Non ho mai pensato che la lingua salvato fosse quella non tagliata: per me era il tedesco, senza ombra di dubbio, ma ora ci devo riflettere di nuovo. Per me è il tedesco perché la madre ci teneva che questa lingua venisse assorbita dal figlio dato che con essa era garantito l’accesso a una società superiore: era un passaporto per la cultura e per quel mondo mittle-europeo che tanto affascina anche noi.

Ma la madre è anche perfida; quando ad esempio dice al figlio “tu figlio incosciente, giochi e tuo padre è morto”.

Alessandra: Sì

Bellissimo lo stile di scrittura essenziale , il parlare di un adulto come se però a raccontare fosse un bambino. In questo stile percepivo le immagini e il vissuto di quel bimbo.

Gli adulti invece appaiono come figure piene di limiti: il comportamento della madre che insulta il figlio mi ha fatto soffrire moltissimo, sia perché colgo il dolore di lei, sia perché posso capire lo shock subito dal bambino. I bambini infatti vivono attraverso gli adulti, vivono qualcosa che viene filtrato dai grandi. E in effetti il libro racconta tutto attraverso gli occhi degli adulti: il padre, il nonno, la madre…
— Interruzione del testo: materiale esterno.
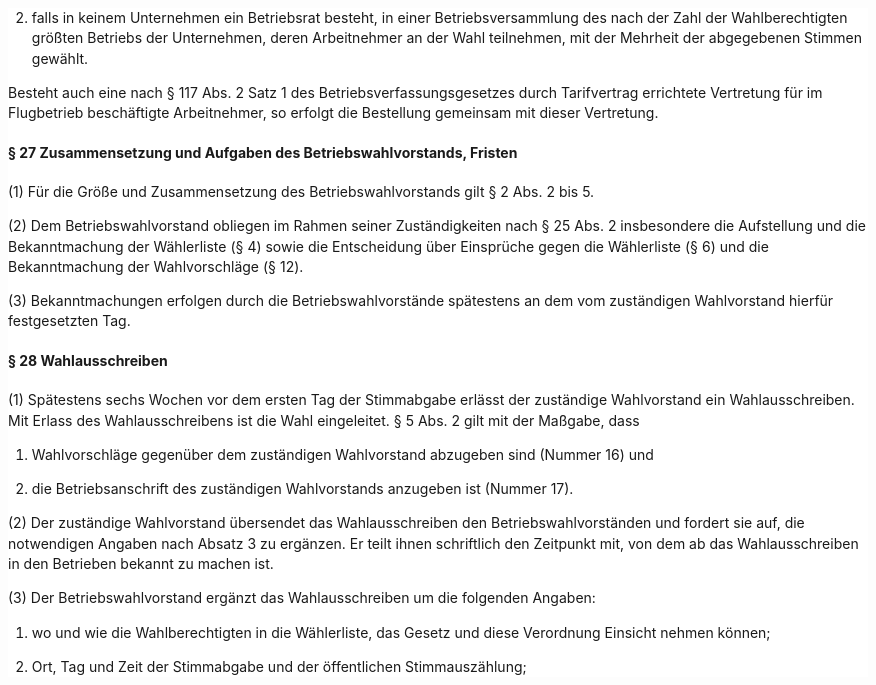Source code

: 
2.  falls in keinem Unternehmen ein Betriebsrat besteht, in einer
    Betriebsversammlung des nach der Zahl der Wahlberechtigten größten
    Betriebs der Unternehmen, deren Arbeitnehmer an der Wahl teilnehmen,
    mit der Mehrheit der abgegebenen Stimmen gewählt.



Besteht auch eine nach § 117 Abs. 2 Satz 1 des
Betriebsverfassungsgesetzes durch Tarifvertrag errichtete Vertretung
für im Flugbetrieb beschäftigte Arbeitnehmer, so erfolgt die
Bestellung gemeinsam mit dieser Vertretung.


#### § 27 Zusammensetzung und Aufgaben des Betriebswahlvorstands, Fristen

(1) Für die Größe und Zusammensetzung des Betriebswahlvorstands gilt §
2 Abs. 2 bis 5.

(2) Dem Betriebswahlvorstand obliegen im Rahmen seiner Zuständigkeiten
nach § 25 Abs. 2 insbesondere die Aufstellung und die Bekanntmachung
der Wählerliste (§ 4) sowie die Entscheidung über Einsprüche gegen die
Wählerliste (§ 6) und die Bekanntmachung der Wahlvorschläge (§ 12).

(3) Bekanntmachungen erfolgen durch die Betriebswahlvorstände
spätestens an dem vom zuständigen Wahlvorstand hierfür festgesetzten
Tag.


#### § 28 Wahlausschreiben

(1) Spätestens sechs Wochen vor dem ersten Tag der Stimmabgabe erlässt
der zuständige Wahlvorstand ein Wahlausschreiben. Mit Erlass des
Wahlausschreibens ist die Wahl eingeleitet. § 5 Abs. 2 gilt mit der
Maßgabe, dass

1.  Wahlvorschläge gegenüber dem zuständigen Wahlvorstand abzugeben sind
    (Nummer 16) und


2.  die Betriebsanschrift des zuständigen Wahlvorstands anzugeben ist
    (Nummer 17).




(2) Der zuständige Wahlvorstand übersendet das Wahlausschreiben den
Betriebswahlvorständen und fordert sie auf, die notwendigen Angaben
nach Absatz 3 zu ergänzen. Er teilt ihnen schriftlich den Zeitpunkt
mit, von dem ab das Wahlausschreiben in den Betrieben bekannt zu
machen ist.

(3) Der Betriebswahlvorstand ergänzt das Wahlausschreiben um die
folgenden Angaben:

1.  wo und wie die Wahlberechtigten in die Wählerliste, das Gesetz und
    diese Verordnung Einsicht nehmen können;


2.  Ort, Tag und Zeit der Stimmabgabe und der öffentlichen
    Stimmauszählung;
Per me la lingua salvata sono tutte le lingue presenti nel testo perché tutte sono i diversi modi di comunicare ed è per questo che vanno salvate. E così lui si ricorderà delle fiabe bulgare, dell’ebraico, del tedesco, dello spagnolo, ecc: tutto rimane salvato.

Mirella: Nì

L’inizio del libro è bellissimo, scritto bene e pieno di cose interessanti, ma l’ho trovato costruito, pieno di stereotipi.
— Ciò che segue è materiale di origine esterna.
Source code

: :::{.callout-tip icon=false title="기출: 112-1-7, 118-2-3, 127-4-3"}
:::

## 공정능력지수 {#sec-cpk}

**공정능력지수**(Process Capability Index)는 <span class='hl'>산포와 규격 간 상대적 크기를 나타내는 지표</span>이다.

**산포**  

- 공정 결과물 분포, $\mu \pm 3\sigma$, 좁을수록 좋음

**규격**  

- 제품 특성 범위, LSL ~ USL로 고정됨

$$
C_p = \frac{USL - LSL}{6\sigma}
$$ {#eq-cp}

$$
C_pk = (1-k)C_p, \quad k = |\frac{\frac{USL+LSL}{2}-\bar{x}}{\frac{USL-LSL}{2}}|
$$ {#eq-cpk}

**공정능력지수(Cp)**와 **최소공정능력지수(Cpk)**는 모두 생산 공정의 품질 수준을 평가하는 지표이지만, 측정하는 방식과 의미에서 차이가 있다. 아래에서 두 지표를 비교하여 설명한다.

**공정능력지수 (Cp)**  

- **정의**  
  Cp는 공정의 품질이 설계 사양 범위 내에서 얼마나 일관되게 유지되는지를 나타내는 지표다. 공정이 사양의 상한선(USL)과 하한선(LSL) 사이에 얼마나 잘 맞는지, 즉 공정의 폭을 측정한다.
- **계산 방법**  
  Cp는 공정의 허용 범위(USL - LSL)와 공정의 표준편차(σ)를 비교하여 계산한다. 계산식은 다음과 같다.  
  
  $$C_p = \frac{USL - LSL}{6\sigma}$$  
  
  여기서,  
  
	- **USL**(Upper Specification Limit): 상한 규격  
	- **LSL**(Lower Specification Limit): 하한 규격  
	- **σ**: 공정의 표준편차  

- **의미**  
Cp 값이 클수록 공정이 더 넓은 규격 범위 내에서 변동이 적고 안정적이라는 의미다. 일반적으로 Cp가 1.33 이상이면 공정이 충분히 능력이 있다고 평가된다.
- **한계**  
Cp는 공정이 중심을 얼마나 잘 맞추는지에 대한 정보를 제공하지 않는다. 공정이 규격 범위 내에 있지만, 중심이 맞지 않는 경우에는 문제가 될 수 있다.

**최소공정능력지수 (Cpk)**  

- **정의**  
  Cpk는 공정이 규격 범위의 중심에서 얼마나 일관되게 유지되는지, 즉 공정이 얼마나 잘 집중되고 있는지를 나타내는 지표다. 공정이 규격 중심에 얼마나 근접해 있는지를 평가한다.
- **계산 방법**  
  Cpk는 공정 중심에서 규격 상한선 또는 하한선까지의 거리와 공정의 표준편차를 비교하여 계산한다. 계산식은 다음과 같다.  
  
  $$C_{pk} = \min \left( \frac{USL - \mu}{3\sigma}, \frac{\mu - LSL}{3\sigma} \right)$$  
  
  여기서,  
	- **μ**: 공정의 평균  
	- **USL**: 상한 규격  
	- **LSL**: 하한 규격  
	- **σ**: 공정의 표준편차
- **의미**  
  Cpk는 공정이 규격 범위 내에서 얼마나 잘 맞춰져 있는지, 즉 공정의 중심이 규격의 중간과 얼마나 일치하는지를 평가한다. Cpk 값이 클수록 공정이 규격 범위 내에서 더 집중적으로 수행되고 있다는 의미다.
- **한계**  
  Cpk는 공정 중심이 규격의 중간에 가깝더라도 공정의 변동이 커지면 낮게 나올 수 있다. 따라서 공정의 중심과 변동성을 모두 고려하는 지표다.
La madre ha un rapporto “razionale” con il figlio, non certo di cuore: mai una carezza, un abbraccio, una manifestazione di affetto.

Nella seconda parte del libro lui è proprio stronzetto, continua ad autolodarsi, trascura i suoi fratelli (che non cita mai) vuole sempre essere il primo della classe e quindi la lavata di capo finale ci stava benissimo! Anche se pure in quell’occasione ha voluto criticare le parole della madre e continua a sostenere di essere stato derubato di quelli che erano “i suoi anni più felici”.

Massimo I.: Nì

Anni fa lessi “Il frutto del fuoco” e mi piacque abbastanza. Oggi, di questo, ho letto però solo poche pagine. Anche escludendo il mio pregiudizio (negativo) sulle autobiografie, devo dire che come Massimo M. anch’io ho trovato ben poco in questi ricordi. E infatti, se leggendoli uno dovesse saltare dei paragrafi, non cambierebbe nulla. Secondo me sono ricordi e storielle (anche non sue) che lui ha incollato a posteriori per ricavarne un libro.
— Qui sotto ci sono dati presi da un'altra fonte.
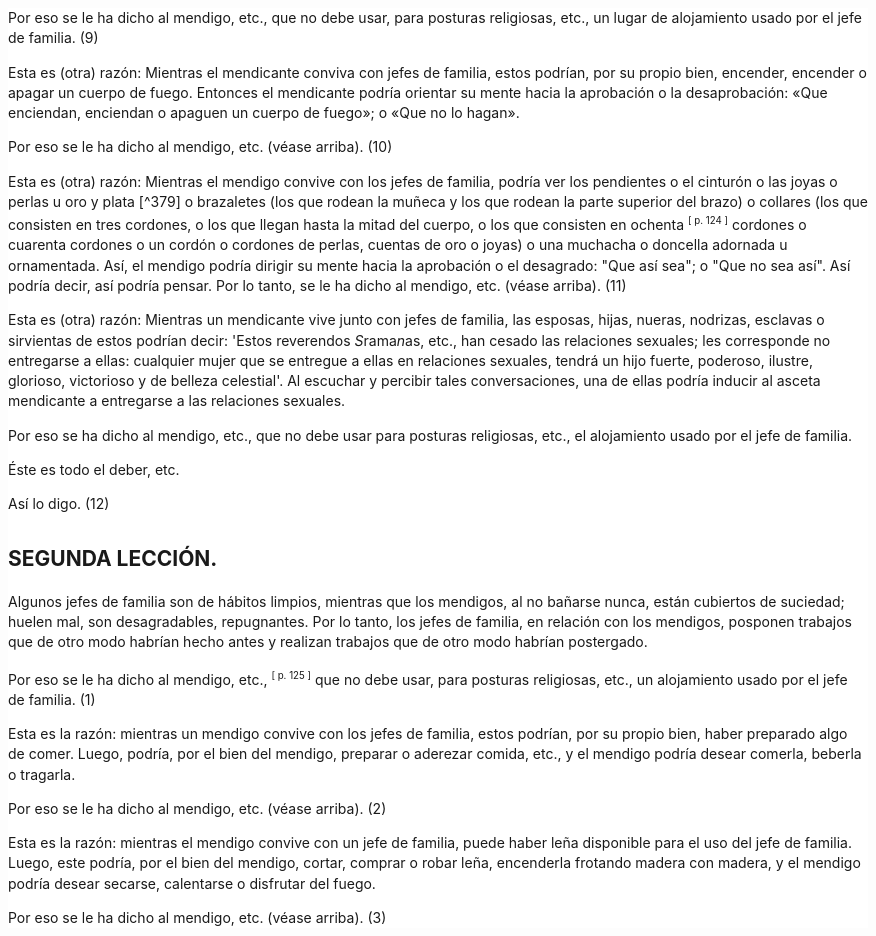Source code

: Por eso se le ha dicho al mendigo, etc., que no debe usar, para posturas religiosas, etc., un lugar de alojamiento usado por el jefe de familia. (9)

Esta es (otra) razón: Mientras el mendicante conviva con jefes de familia, estos podrían, por su propio bien, encender, encender o apagar un cuerpo de fuego. Entonces el mendicante podría orientar su mente hacia la aprobación o la desaprobación: «Que enciendan, enciendan o apaguen un cuerpo de fuego»; o «Que no lo hagan».

Por eso se le ha dicho al mendigo, etc. (véase arriba). (10)

Esta es (otra) razón: Mientras el mendigo convive con los jefes de familia, podría ver los pendientes o el cinturón o las joyas o perlas u oro y plata [^379] o brazaletes (los que rodean la muñeca y los que rodean la parte superior del brazo) o collares (los que consisten en tres cordones, o los que llegan hasta la mitad del cuerpo, o los que consisten en ochenta <span id="p124"><sup><small>[ p. 124 ]</small></sup></span> cordones o cuarenta cordones o un cordón o cordones de perlas, cuentas de oro o joyas) o una muchacha o doncella adornada u ornamentada. Así, el mendigo podría dirigir su mente hacia la aprobación o el desagrado: "Que así sea"; o "Que no sea así". Así podría decir, así podría pensar. Por lo tanto, se le ha dicho al mendigo, etc. (véase arriba). (11)

Esta es (otra) razón: Mientras un mendicante vive junto con jefes de familia, las esposas, hijas, nueras, nodrizas, esclavas o sirvientas de estos podrían decir: 'Estos reverendos <i>S</i>rama<i>n</i>as, etc., han cesado las relaciones sexuales; les corresponde no entregarse a ellas: cualquier mujer que se entregue a ellas en relaciones sexuales, tendrá un hijo fuerte, poderoso, ilustre, glorioso, victorioso y de belleza celestial'. Al escuchar y percibir tales conversaciones, una de ellas podría inducir al asceta mendicante a entregarse a las relaciones sexuales.

Por eso se ha dicho al mendigo, etc., que no debe usar para posturas religiosas, etc., el alojamiento usado por el jefe de familia.

Éste es todo el deber, etc.

Así lo digo. (12)




## SEGUNDA LECCIÓN.

Algunos jefes de familia son de hábitos limpios, mientras que los mendigos, al no bañarse nunca, están cubiertos de suciedad; huelen mal, son desagradables, repugnantes. Por lo tanto, los jefes de familia, en relación con los mendigos, posponen trabajos que de otro modo habrían hecho antes y realizan trabajos que de otro modo habrían postergado.

Por eso se le ha dicho al mendigo, etc., <span id="p125"><sup><small>[ p. 125 ]</small></sup></span> que no debe usar, para posturas religiosas, etc., un alojamiento usado por el jefe de familia. (1)

Esta es la razón: mientras un mendigo convive con los jefes de familia, estos podrían, por su propio bien, haber preparado algo de comer. Luego, podría, por el bien del mendigo, preparar o aderezar comida, etc., y el mendigo podría desear comerla, beberla o tragarla.

Por eso se le ha dicho al mendigo, etc. (véase arriba). (2)

Esta es la razón: mientras el mendigo convive con un jefe de familia, puede haber leña disponible para el uso del jefe de familia. Luego, este podría, por el bien del mendigo, cortar, comprar o robar leña, encenderla frotando madera con madera, y el mendigo podría desear secarse, calentarse o disfrutar del fuego.

Por eso se le ha dicho al mendigo, etc. (véase arriba). (3)


[^382]: 120:1 Segga.
[^383]: 120:2 Tahappagâre uvasae no <i>th</i>â<i>n</i>a<i>m</i> vâ se<i>g</i><i>g</i>a<i>m</i> vi nisîhiya<i>m</i> vâ <i>k</i>ete<i>g</i><i>g</i>â. <i>Th</i>â<i>n</i>a = sthâna se explica kâyotsarga; se<i>g</i><i>g</i>â = <i>s</i>ayyâ, sa<i>m</i>stâraka; nisîhiyâ = ni<i>s</i>îthikâ, svâdhyâya; <i>k</i>ete<i>g</i><i>g</i>â = <i>k</i>intayet. La última palabra se traduce en otros lugares como dadyât.
[^384]: 123:1 Vaha<i>m</i>ti. La traducción guzerati lo traduce como nirbha<i>m</i><i>kh</i>e, que deriva del sánscrito nirbharts.
[^385]: 123:2 Hira<i>n</i><i>n</i>e suva<i>n</i><i>n</i>e. Los comentaristas explican estas dos palabras, que son sinónimas en el idioma posterior, como «oro en bruto y forjado, u oro acuñado». Traduzco «oro y plata» porque la distinción de los comentaristas parece un tanto inverosímil, y porque la plata se omitiría en enumeraciones como la presente.
[^386]: 125:1 Porque si se avisa al ladrón, el avisador o el ladrón podrían ser asesinados; pero si no se avisa, no se perderá ninguna vida, aunque se dude de la integridad del mendigo.
[^387]: 126:1 O cualquier período fijo que el mendicante haya prometido no exceder permaneciendo en un lugar.
[^388]: 127:1 <i>S</i>ântig<i>ri</i>ha.
[^389]: 127:2 Véase la nota [5](Akaranga_1_8#fn307) en la [p. 81](Lección_1_8#p81).
[^390]: 128:1 Hay cinco clases de Srama<i>n</i>, tal como se enumera en el siguiente hemistiquio, que aparece no solo en el comentario de <i>S</i>îlâṅka, sino también en el del Sthânâṅga Sûtra, como me informa el Dr. Leumann: Nigga<i>m</i>tha, Sakka, Tâvasa, Gerua, Â<i>g</i>îva pa<i>m</i><i>k</i>ahâ sama<i>n</i>â. Nirgranthas, <i>S</i>âkyas, Tâpasas, Gairikas, Â<i>g</i>îvakas.
[^391]: 128:2 Dupakkha<i>m</i> te kamma seva<i>m</i>ti, lit. usan un trabajo doble; el significado es, según el comentario, que actúan como jefes de familia, aunque hacen alarde de una vida monástica.
[^392]: 129:1 Los comentaristas dicen que este pasaje contiene la respuesta del mendigo a la invitación a vivir en tal o cual pueblo. En segundo lugar, se refiere al alojamiento.
[^393]: 129:2 El comentarista supone aquí que el jefe de familia debe indagar más a fondo (pág. 130) sobre los requisitos y las objeciones al alojamiento. El mendigo debe explicarlos.
[^394]: 130:1 El pasaje entre paréntesis contiene lo que aporta el comentarista.
[^395]: 132:1 Âi<i>n</i><i>n</i>asa<i>m</i>lekkha<i>m</i>. No estoy seguro de haber encontrado el significado correcto.
[^396]: 132:2 En el primer caso, habría sa<i>m</i>yamavirâdhanâ, u obstrucción al control; en el segundo, âtmavirâdhanâ, daño a quien levanta el diván; en el tercero, tatparityâga; en el cuarto, bandhanâdipalimantha, fricción de las cuerdas. La palabra que he traducido como móvil es pa<i>d</i>ihâriya pratihâruka. La traducción es conjetural.
[^397]: 133:1 El comentarista dice que de esta hierba se producen flores artificiales.
[^398]: 133:2 Según el comentario, la primera y la segunda regla no pueden ser adoptadas por un ga<i>k</i><i>kh</i>a-nirgata, o un monje que no esté apegado a ninguna orden de monjes.
[^399]: 134:1 En la traducción se omite un participio pasado del pretérito vi<i>n</i>i<i>t</i><i>th</i>u<i>n</i>iya, ya que no conozco su significado.
[^400]: 134:2 Nannattha con instrucción, aquí se explica el muktvâ. Aunque dudo de la exactitud de esta traducción, no tengo nada mejor que ofrecer.
[^401]: 135:1 Se<i>g</i><i>g</i>â, aquí explicado por vasati.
Ho detto Nì perché effettivamente lo stile di scrittura rendere la lettura molto piacevole. La vostra discussione sul finale mi ha incuriosito e proverò a finirlo.


Prossimo libro proposto da Massimo M.: “Firmino” di Savage (scelto a “Se una notte d’inverno un viaggiatore” Calvino, “Un amore di Swann” Proust, “L’isola di Arturo”; Morante).